This month marks what would be, in normal times, the start of the Paris tourist season. The British half-term, the American spring vacation, the German winter break, all happen close to now. Chinese and Japanese tour groups arrive too, as the weather warms and the sun reappears.

The visitors flock to the same place: The Champ de Mars. The former military drilling ground is home to the Eiffel Tower at its north end. For reasons not clear to me or most Parisians, tourists love to stand in line there for hours, then pay up to $30 to take an elevator to the top and look out over the city.

Now, the tower is closed because of the pandemic, and France’s borders are basically shut to non-Europeans. The Champ de Mars is sparsely populated. Even the pickpockets have disappeared. The brand new entrance to the tower, constructed over several years and no doubt at great expense, is deserted.

The park is a place of nostalgia for me and my family. We lived near it in our first few years in the city, on the avenue de Tourville; the kids were in elementary school. When friends in the U.S. asked if I missed having a backyard, I’d respond that we did have one, 60 acres’ worth. We just had to walk five minutes to get there.

Henry practiced soccer with his friends on the sandy open spaces (the grass was forbidden, of course) and Louise loved the pony ride. We all rode bikes there.

With that history in mind, I visited our former family playground on a recent sunny Sunday and found a Champ de Mars I’d never seen before. You can argue that tourists aren’t great additions to the Paris ambiance, but the place seemed kind of empty without them.  And I felt bad for the handful of remaining souvenir vendors, who used to offer their wares to thousands of visitors every day.

“No sales,” said Abdul, standing in front of the hats and T-shirts he was displaying on a white blanket. In normal times, there would have been dozens like him lining the path from the Métro entrance to the ticket office. It was a team operation in those days: Someone would keep watch for patrolling cops and sound the alarm if any appeared. The vendors would pick up all four corners of their blankets and dash away, returning as soon as the coast was clear.

No police now, but no customers, either, and fewer sellers. Abdul said many of his former competitors had gone back to their home countries, or to Italy.  (Why Italy? I should have asked, though I see that the Roman Colosseum and the Forum have just reopened.) Was the sunny day bringing any buyers out here? I asked. “It’s very bad all the time,” he said.

I found the same phenomenon in the southern portion of the Champ de Mars, where the activities are designed more for children, including locals. The Guignols, a Punch-and-Judy-type show that involves a lot of violence while children scream in delight, was closed indefinitely. A sign inside explained why.
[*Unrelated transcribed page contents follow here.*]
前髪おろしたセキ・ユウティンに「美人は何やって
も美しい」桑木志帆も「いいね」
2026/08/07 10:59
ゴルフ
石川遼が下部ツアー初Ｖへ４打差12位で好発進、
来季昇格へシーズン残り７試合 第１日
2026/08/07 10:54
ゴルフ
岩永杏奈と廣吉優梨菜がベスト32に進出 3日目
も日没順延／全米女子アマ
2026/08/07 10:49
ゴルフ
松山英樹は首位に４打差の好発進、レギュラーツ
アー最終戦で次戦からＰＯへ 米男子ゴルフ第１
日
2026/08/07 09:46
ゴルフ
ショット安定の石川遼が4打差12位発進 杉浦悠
The pony ride was still operating, and the ponies were dutifully carrying a few children around the park. Saïd, the proprietor, told me that his business was suffering not only from the lack of tourists on the Champ de Mars but from the cancellation of church fairs and school festivals that used to hire him. He had seven ponies and donkeys with him, less than usual, and only four went out on the ride I saw.

Still, he said proudly, “We’ve been here forever.” His business dates back to 1899, and even the cart the ponies pulled was 90 years old, he said. Like other small businesses, he was getting government aid that helped him stay afloat.

Twenty years ago, my son Henry’s favorite pastime in his “backyard” was the kid-cart ride. On a weekend day, he would wait in line as long as necessary to have the chance to scoot around in a big oval, dodging the many other carts. His parents, after tucking the ticket money into his pocket, would hang around with their friends and chat.

Few customers were scooting when I visited.

Mikaël, the owner, wasn’t too pessimistic. “At least we get to work,” he said while eating his lunchtime sandwich, noting that restaurants and bars have been closed to inside dining since October. At France’s pathetically slow pace of vaccinations, that’s not likely to change soon.

There was one happy sight: Parisians rediscovering the Champ de Mars. The gardens along the sides were filled with picknickers, and the spring flowers were starting to sprout.

As long as people can get home by the 6 p.m. curfew, it’s a great way to enjoy a place that’s usually unpleasantly clogged. And this may have been the last weekend for a while to enjoy it: Paris is one of the cities being considered for local lockdowns as soon as this week.